_What you have to do:_ Look through the listing below and write out exactly the lines from the line with "Reembolso de los" to the line with "من الدوّل؛ واستنادا الى الميثاق", both included, and no others.

_Data to use:_
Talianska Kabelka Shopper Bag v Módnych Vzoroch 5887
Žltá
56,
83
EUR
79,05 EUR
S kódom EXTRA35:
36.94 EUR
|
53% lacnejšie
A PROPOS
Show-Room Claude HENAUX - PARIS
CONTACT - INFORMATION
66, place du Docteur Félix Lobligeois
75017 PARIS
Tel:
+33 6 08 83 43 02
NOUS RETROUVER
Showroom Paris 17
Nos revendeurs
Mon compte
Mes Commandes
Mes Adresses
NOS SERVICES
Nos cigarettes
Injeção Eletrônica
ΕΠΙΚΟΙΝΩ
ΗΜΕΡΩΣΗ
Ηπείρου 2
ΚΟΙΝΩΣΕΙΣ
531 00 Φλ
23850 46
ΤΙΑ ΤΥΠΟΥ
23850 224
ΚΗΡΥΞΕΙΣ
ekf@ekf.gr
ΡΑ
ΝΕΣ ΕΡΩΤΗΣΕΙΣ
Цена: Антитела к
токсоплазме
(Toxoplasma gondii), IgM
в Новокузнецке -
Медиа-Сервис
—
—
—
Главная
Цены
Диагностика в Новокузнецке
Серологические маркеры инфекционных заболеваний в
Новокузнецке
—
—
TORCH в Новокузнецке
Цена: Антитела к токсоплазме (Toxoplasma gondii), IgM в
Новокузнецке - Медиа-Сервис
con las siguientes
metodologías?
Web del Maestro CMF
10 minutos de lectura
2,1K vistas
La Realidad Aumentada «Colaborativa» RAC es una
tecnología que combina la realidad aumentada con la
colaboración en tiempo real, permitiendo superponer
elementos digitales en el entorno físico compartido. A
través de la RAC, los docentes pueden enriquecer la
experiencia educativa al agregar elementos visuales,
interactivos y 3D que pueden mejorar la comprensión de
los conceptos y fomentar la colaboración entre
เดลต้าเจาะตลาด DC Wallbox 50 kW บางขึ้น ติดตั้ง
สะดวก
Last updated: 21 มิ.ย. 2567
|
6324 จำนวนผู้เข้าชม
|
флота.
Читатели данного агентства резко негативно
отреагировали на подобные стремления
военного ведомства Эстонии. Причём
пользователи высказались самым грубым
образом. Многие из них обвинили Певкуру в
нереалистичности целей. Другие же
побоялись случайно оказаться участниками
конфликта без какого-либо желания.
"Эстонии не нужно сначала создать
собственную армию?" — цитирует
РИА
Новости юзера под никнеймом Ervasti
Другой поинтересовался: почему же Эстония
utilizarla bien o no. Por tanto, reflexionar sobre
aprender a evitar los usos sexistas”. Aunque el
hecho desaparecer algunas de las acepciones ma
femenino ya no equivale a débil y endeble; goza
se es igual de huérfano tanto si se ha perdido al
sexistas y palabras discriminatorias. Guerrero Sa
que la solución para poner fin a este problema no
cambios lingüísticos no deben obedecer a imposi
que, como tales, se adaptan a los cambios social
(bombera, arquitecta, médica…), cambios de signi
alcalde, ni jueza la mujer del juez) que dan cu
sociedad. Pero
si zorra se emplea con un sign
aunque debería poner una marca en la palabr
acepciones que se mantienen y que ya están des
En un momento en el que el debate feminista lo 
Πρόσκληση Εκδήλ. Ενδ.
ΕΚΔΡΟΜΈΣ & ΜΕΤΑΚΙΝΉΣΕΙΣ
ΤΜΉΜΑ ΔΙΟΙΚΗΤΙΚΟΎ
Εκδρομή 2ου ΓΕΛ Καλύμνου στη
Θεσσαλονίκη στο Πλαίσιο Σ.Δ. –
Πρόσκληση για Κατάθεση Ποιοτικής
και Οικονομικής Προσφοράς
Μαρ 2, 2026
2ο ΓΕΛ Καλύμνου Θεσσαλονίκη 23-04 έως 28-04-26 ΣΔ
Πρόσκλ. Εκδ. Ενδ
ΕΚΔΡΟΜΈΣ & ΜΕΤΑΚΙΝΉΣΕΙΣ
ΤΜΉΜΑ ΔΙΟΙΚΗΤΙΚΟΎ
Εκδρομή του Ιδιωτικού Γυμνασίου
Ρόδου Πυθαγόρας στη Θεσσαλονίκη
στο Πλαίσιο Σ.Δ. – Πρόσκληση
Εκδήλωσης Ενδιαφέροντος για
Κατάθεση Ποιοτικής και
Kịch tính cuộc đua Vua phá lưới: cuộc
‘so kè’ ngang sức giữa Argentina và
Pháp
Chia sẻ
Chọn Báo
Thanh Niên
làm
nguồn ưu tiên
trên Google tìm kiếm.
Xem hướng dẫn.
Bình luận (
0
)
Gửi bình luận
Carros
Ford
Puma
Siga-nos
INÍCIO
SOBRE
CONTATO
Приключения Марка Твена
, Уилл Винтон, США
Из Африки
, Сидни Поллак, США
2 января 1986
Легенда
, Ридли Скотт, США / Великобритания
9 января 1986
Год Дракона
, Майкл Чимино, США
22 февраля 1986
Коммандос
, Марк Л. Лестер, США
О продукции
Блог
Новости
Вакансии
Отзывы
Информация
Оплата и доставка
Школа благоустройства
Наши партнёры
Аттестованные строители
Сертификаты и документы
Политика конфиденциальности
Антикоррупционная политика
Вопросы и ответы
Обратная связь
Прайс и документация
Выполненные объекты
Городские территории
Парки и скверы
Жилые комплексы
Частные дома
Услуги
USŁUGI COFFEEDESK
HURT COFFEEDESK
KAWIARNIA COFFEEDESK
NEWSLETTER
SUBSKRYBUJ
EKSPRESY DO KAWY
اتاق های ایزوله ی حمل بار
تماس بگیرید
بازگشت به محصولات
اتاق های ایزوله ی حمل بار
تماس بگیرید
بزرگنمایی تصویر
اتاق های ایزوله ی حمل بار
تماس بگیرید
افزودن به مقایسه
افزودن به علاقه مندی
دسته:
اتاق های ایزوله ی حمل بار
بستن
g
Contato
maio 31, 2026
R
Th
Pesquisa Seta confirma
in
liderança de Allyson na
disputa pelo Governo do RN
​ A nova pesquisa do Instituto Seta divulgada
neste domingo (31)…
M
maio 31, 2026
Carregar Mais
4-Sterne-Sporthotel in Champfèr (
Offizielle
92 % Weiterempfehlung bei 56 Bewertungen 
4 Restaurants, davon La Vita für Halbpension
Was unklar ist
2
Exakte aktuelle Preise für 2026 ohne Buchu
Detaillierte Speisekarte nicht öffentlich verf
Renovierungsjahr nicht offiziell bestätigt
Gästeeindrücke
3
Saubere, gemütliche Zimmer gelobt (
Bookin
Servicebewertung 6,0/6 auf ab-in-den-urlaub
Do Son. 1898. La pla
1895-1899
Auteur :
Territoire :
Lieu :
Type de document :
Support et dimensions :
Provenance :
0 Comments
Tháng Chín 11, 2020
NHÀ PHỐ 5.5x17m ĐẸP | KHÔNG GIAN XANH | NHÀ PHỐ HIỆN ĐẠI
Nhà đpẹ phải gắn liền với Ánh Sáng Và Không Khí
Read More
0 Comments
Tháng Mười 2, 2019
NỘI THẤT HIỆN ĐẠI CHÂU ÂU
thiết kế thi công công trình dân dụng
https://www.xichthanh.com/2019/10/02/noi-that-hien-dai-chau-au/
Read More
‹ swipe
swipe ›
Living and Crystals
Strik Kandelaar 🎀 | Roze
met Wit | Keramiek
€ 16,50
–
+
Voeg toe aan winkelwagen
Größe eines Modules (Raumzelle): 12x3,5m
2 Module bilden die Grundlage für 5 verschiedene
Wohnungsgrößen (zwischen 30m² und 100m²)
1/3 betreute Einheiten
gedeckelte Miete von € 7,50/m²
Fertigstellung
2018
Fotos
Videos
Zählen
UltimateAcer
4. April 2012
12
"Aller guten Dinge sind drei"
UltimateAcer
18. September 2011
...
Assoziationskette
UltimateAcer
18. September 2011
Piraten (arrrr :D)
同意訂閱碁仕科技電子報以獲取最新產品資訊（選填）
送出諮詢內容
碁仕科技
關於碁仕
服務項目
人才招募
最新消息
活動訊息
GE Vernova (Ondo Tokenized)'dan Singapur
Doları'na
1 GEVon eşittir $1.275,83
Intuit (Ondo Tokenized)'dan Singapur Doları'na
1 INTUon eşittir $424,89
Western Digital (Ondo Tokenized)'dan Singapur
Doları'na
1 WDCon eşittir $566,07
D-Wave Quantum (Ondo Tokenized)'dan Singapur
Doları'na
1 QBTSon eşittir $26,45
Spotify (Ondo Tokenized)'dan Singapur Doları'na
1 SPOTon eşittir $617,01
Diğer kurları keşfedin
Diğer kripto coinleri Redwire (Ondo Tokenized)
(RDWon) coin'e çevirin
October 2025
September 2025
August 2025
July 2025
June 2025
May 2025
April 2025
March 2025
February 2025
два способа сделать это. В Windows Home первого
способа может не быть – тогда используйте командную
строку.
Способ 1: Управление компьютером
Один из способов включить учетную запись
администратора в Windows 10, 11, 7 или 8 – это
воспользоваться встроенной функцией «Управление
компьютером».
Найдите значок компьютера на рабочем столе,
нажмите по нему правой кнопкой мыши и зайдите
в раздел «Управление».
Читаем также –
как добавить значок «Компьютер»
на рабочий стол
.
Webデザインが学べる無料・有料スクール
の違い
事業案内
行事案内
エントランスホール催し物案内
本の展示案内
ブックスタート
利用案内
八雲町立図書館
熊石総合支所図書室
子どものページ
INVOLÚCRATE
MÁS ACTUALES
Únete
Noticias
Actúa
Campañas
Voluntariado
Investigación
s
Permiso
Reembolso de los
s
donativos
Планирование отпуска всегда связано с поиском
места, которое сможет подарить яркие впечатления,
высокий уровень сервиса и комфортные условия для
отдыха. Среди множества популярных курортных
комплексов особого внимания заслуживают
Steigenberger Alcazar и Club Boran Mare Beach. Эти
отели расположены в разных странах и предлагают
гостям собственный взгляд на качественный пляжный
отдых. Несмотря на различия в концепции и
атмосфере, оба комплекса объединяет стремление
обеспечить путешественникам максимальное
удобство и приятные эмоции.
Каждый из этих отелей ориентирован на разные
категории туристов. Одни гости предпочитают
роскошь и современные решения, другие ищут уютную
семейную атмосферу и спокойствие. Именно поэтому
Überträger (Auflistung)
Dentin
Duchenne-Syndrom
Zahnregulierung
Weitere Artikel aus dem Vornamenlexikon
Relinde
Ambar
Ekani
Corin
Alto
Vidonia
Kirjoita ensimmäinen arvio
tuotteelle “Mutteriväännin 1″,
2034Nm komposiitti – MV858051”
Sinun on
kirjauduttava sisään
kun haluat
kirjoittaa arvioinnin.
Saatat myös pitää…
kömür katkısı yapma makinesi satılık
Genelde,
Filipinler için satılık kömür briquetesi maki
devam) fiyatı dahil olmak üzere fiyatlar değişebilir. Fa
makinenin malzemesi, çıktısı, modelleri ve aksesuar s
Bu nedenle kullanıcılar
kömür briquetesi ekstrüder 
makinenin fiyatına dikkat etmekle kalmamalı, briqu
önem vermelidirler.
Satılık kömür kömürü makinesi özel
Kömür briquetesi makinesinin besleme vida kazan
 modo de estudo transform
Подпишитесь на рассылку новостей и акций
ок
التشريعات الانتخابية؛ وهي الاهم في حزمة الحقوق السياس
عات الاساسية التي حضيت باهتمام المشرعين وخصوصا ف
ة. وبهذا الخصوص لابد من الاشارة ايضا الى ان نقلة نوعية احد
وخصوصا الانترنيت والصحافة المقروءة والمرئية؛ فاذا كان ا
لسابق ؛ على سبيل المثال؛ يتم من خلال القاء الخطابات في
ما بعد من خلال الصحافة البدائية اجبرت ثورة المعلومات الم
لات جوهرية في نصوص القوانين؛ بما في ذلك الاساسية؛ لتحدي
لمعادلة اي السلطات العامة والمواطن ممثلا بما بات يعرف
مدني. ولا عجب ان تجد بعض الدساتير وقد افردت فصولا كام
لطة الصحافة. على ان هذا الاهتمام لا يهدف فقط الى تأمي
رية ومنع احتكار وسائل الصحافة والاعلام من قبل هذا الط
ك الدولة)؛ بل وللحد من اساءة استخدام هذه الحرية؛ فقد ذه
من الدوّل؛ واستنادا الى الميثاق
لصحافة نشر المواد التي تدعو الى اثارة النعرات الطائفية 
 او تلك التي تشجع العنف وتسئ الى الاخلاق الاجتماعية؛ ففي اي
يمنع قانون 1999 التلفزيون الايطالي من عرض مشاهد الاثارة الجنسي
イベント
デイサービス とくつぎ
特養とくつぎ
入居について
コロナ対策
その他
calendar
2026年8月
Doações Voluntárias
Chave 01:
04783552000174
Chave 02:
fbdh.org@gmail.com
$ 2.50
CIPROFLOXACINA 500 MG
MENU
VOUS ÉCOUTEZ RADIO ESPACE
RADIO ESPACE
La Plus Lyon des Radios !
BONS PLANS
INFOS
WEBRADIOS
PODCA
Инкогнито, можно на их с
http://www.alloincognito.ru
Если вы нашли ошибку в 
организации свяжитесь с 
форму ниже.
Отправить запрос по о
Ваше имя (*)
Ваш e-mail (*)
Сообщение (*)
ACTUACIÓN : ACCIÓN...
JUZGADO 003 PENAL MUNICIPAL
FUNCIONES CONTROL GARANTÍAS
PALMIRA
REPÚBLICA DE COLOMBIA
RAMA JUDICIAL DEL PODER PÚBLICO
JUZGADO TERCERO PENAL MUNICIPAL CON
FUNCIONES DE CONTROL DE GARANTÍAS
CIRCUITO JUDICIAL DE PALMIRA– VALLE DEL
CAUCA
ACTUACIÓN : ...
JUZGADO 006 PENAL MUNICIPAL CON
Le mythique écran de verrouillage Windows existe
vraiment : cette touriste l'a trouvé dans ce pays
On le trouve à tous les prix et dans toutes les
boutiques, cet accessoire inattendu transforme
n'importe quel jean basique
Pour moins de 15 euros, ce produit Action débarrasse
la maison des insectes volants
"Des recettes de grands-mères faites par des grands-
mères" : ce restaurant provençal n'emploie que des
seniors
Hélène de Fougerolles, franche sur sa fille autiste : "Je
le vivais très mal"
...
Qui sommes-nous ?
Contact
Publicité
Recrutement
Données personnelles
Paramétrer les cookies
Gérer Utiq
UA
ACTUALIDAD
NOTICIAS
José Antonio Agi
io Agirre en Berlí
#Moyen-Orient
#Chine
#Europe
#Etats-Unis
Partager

_Written response:_
Reembolso de los
s
donativos
Планирование отпуска всегда связано с поиском
места, которое сможет подарить яркие впечатления,
высокий уровень сервиса и комфортные условия для
отдыха. Среди множества популярных курортных
комплексов особого внимания заслуживают
Steigenberger Alcazar и Club Boran Mare Beach. Эти
отели расположены в разных странах и предлагают
гостям собственный взгляд на качественный пляжный
отдых. Несмотря на различия в концепции и
атмосфере, оба комплекса объединяет стремление
обеспечить путешественникам максимальное
удобство и приятные эмоции.
Каждый из этих отелей ориентирован на разные
категории туристов. Одни гости предпочитают
роскошь и современные решения, другие ищут уютную
семейную атмосферу и спокойствие. Именно поэтому
Überträger (Auflistung)
Dentin
Duchenne-Syndrom
Zahnregulierung
Weitere Artikel aus dem Vornamenlexikon
Relinde
Ambar
Ekani
Corin
Alto
Vidonia
Kirjoita ensimmäinen arvio
tuotteelle “Mutteriväännin 1″,
2034Nm komposiitti – MV858051”
Sinun on
kirjauduttava sisään
kun haluat
kirjoittaa arvioinnin.
Saatat myös pitää…
kömür katkısı yapma makinesi satılık
Genelde,
Filipinler için satılık kömür briquetesi maki
devam) fiyatı dahil olmak üzere fiyatlar değişebilir. Fa
makinenin malzemesi, çıktısı, modelleri ve aksesuar s
Bu nedenle kullanıcılar
kömür briquetesi ekstrüder 
makinenin fiyatına dikkat etmekle kalmamalı, briqu
önem vermelidirler.
Satılık kömür kömürü makinesi özel
Kömür briquetesi makinesinin besleme vida kazan
 modo de estudo transform
Подпишитесь на рассылку новостей и акций
ок
التشريعات الانتخابية؛ وهي الاهم في حزمة الحقوق السياس
عات الاساسية التي حضيت باهتمام المشرعين وخصوصا ف
ة. وبهذا الخصوص لابد من الاشارة ايضا الى ان نقلة نوعية احد
وخصوصا الانترنيت والصحافة المقروءة والمرئية؛ فاذا كان ا
لسابق ؛ على سبيل المثال؛ يتم من خلال القاء الخطابات في
ما بعد من خلال الصحافة البدائية اجبرت ثورة المعلومات الم
لات جوهرية في نصوص القوانين؛ بما في ذلك الاساسية؛ لتحدي
لمعادلة اي السلطات العامة والمواطن ممثلا بما بات يعرف
مدني. ولا عجب ان تجد بعض الدساتير وقد افردت فصولا كام
لطة الصحافة. على ان هذا الاهتمام لا يهدف فقط الى تأمي
رية ومنع احتكار وسائل الصحافة والاعلام من قبل هذا الط
ك الدولة)؛ بل وللحد من اساءة استخدام هذه الحرية؛ فقد ذه
من الدوّل؛ واستنادا الى الميثاق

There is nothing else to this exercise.